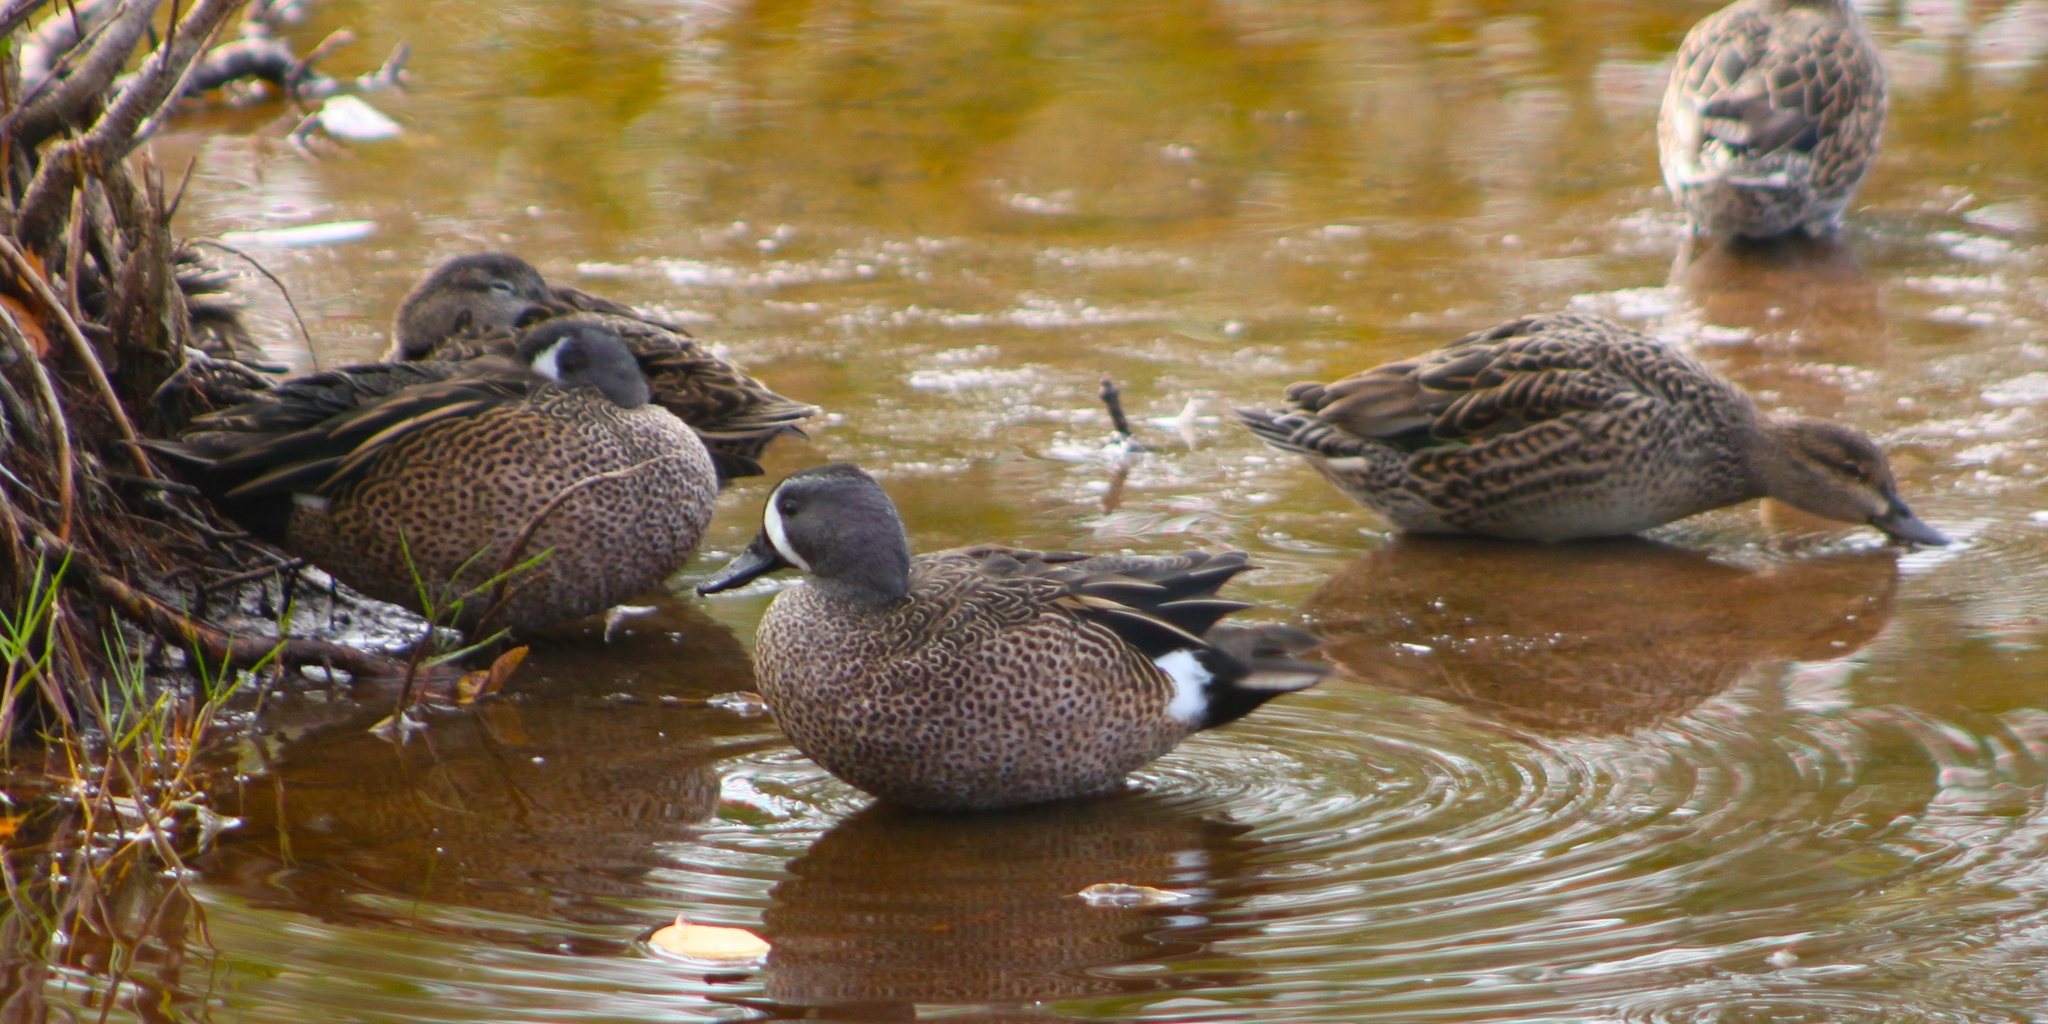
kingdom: Animalia
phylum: Chordata
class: Aves
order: Anseriformes
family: Anatidae
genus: Spatula
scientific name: Spatula discors
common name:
================================
*What you are asked to do*:
Reproduce without change every line from the one containing "class: Aves" through the final line.

*Final answer*:
class: Aves
order: Anseriformes
family: Anatidae
genus: Spatula
scientific name: Spatula discors
common name:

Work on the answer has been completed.